WHAT TO DO - A word-for-word copy of the entries below is required.

Start of DATA RECORDS

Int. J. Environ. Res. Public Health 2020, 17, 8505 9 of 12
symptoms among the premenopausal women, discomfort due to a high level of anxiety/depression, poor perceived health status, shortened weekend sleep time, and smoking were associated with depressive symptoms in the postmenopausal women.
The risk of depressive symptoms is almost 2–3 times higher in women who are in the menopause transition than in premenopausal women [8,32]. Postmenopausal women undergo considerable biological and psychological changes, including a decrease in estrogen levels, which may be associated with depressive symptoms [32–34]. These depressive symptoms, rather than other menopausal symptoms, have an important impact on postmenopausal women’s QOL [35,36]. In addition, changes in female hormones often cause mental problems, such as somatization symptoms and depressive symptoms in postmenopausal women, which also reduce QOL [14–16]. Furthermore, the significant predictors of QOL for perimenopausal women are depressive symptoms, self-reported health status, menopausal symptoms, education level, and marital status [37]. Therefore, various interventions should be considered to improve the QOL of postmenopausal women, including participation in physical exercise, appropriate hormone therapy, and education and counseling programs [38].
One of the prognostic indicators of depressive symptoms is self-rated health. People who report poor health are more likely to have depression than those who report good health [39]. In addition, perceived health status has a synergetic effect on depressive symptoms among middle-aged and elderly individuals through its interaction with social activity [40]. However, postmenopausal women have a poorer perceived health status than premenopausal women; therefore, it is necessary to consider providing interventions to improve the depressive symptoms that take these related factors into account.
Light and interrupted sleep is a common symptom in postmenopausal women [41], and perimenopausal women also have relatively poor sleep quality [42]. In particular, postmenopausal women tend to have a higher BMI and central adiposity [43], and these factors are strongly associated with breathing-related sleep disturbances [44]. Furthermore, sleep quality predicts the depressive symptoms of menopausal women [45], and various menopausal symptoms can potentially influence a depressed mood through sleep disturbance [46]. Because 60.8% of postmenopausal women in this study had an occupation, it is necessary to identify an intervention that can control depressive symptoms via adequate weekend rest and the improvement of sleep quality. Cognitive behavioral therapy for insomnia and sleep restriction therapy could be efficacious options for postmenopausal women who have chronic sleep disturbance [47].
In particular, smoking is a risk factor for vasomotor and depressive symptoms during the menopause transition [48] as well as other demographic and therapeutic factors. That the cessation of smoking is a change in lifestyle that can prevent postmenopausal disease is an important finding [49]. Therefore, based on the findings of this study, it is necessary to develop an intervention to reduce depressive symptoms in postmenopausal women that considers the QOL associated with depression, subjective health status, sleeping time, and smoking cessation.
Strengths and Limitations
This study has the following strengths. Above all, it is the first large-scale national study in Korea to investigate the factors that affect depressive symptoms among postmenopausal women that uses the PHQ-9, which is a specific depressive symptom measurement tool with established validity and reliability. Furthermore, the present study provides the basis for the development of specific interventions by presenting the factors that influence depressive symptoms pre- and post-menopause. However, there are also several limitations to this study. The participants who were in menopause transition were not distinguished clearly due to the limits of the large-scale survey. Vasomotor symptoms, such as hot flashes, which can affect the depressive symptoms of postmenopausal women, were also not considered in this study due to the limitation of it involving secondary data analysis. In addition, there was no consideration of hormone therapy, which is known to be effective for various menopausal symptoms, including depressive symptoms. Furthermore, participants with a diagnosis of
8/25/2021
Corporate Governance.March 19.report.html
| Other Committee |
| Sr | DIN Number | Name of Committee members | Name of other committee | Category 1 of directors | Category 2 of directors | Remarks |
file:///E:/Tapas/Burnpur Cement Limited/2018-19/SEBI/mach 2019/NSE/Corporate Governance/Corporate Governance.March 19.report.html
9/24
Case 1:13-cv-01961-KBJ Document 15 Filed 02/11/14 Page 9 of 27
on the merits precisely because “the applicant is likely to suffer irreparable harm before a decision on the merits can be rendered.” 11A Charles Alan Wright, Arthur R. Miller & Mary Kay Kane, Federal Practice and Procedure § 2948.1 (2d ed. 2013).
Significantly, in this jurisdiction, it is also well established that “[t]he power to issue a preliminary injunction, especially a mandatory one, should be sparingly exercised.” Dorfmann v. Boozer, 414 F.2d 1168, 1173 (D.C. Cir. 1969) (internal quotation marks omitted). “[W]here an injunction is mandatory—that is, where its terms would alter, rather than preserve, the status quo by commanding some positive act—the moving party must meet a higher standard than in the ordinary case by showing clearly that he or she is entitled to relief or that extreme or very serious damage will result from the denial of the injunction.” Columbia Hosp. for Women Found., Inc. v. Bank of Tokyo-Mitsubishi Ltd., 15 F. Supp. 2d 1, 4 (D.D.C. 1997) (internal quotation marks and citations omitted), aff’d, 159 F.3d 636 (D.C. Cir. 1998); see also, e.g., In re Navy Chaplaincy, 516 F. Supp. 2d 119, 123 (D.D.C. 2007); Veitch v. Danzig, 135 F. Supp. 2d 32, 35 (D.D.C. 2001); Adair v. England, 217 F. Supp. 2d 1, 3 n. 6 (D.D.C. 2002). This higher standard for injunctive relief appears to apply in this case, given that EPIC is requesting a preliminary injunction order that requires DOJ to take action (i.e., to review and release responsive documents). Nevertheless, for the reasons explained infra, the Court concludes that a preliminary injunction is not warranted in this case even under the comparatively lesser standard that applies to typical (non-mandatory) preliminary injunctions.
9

End of DATA RECORDS

COMPLETED EXERCISE -
Int. J. Environ. Res. Public Health 2020, 17, 8505 9 of 12
symptoms among the premenopausal women, discomfort due to a high level of anxiety/depression, poor perceived health status, shortened weekend sleep time, and smoking were associated with depressive symptoms in the postmenopausal women.
The risk of depressive symptoms is almost 2–3 times higher in women who are in the menopause transition than in premenopausal women [8,32]. Postmenopausal women undergo considerable biological and psychological changes, including a decrease in estrogen levels, which may be associated with depressive symptoms [32–34]. These depressive symptoms, rather than other menopausal symptoms, have an important impact on postmenopausal women’s QOL [35,36]. In addition, changes in female hormones often cause mental problems, such as somatization symptoms and depressive symptoms in postmenopausal women, which also reduce QOL [14–16]. Furthermore, the significant predictors of QOL for perimenopausal women are depressive symptoms, self-reported health status, menopausal symptoms, education level, and marital status [37]. Therefore, various interventions should be considered to improve the QOL of postmenopausal women, including participation in physical exercise, appropriate hormone therapy, and education and counseling programs [38].
One of the prognostic indicators of depressive symptoms is self-rated health. People who report poor health are more likely to have depression than those who report good health [39]. In addition, perceived health status has a synergetic effect on depressive symptoms among middle-aged and elderly individuals through its interaction with social activity [40]. However, postmenopausal women have a poorer perceived health status than premenopausal women; therefore, it is necessary to consider providing interventions to improve the depressive symptoms that take these related factors into account.
Light and interrupted sleep is a common symptom in postmenopausal women [41], and perimenopausal women also have relatively poor sleep quality [42]. In particular, postmenopausal women tend to have a higher BMI and central adiposity [43], and these factors are strongly associated with breathing-related sleep disturbances [44]. Furthermore, sleep quality predicts the depressive symptoms of menopausal women [45], and various menopausal symptoms can potentially influence a depressed mood through sleep disturbance [46]. Because 60.8% of postmenopausal women in this study had an occupation, it is necessary to identify an intervention that can control depressive symptoms via adequate weekend rest and the improvement of sleep quality. Cognitive behavioral therapy for insomnia and sleep restriction therapy could be efficacious options for postmenopausal women who have chronic sleep disturbance [47].
In particular, smoking is a risk factor for vasomotor and depressive symptoms during the menopause transition [48] as well as other demographic and therapeutic factors. That the cessation of smoking is a change in lifestyle that can prevent postmenopausal disease is an important finding [49]. Therefore, based on the findings of this study, it is necessary to develop an intervention to reduce depressive symptoms in postmenopausal women that considers the QOL associated with depression, subjective health status, sleeping time, and smoking cessation.
Strengths and Limitations
This study has the following strengths. Above all, it is the first large-scale national study in Korea to investigate the factors that affect depressive symptoms among postmenopausal women that uses the PHQ-9, which is a specific depressive symptom measurement tool with established validity and reliability. Furthermore, the present study provides the basis for the development of specific interventions by presenting the factors that influence depressive symptoms pre- and post-menopause. However, there are also several limitations to this study. The participants who were in menopause transition were not distinguished clearly due to the limits of the large-scale survey. Vasomotor symptoms, such as hot flashes, which can affect the depressive symptoms of postmenopausal women, were also not considered in this study due to the limitation of it involving secondary data analysis. In addition, there was no consideration of hormone therapy, which is known to be effective for various menopausal symptoms, including depressive symptoms. Furthermore, participants with a diagnosis of
8/25/2021
Corporate Governance.March 19.report.html
| Other Committee |
| Sr | DIN Number | Name of Committee members | Name of other committee | Category 1 of directors | Category 2 of directors | Remarks |
file:///E:/Tapas/Burnpur Cement Limited/2018-19/SEBI/mach 2019/NSE/Corporate Governance/Corporate Governance.March 19.report.html
9/24
Case 1:13-cv-01961-KBJ Document 15 Filed 02/11/14 Page 9 of 27
on the merits precisely because “the applicant is likely to suffer irreparable harm before a decision on the merits can be rendered.” 11A Charles Alan Wright, Arthur R. Miller & Mary Kay Kane, Federal Practice and Procedure § 2948.1 (2d ed. 2013).
Significantly, in this jurisdiction, it is also well established that “[t]he power to issue a preliminary injunction, especially a mandatory one, should be sparingly exercised.” Dorfmann v. Boozer, 414 F.2d 1168, 1173 (D.C. Cir. 1969) (internal quotation marks omitted). “[W]here an injunction is mandatory—that is, where its terms would alter, rather than preserve, the status quo by commanding some positive act—the moving party must meet a higher standard than in the ordinary case by showing clearly that he or she is entitled to relief or that extreme or very serious damage will result from the denial of the injunction.” Columbia Hosp. for Women Found., Inc. v. Bank of Tokyo-Mitsubishi Ltd., 15 F. Supp. 2d 1, 4 (D.D.C. 1997) (internal quotation marks and citations omitted), aff’d, 159 F.3d 636 (D.C. Cir. 1998); see also, e.g., In re Navy Chaplaincy, 516 F. Supp. 2d 119, 123 (D.D.C. 2007); Veitch v. Danzig, 135 F. Supp. 2d 32, 35 (D.D.C. 2001); Adair v. England, 217 F. Supp. 2d 1, 3 n. 6 (D.D.C. 2002). This higher standard for injunctive relief appears to apply in this case, given that EPIC is requesting a preliminary injunction order that requires DOJ to take action (i.e., to review and release responsive documents). Nevertheless, for the reasons explained infra, the Court concludes that a preliminary injunction is not warranted in this case even under the comparatively lesser standard that applies to typical (non-mandatory) preliminary injunctions.
9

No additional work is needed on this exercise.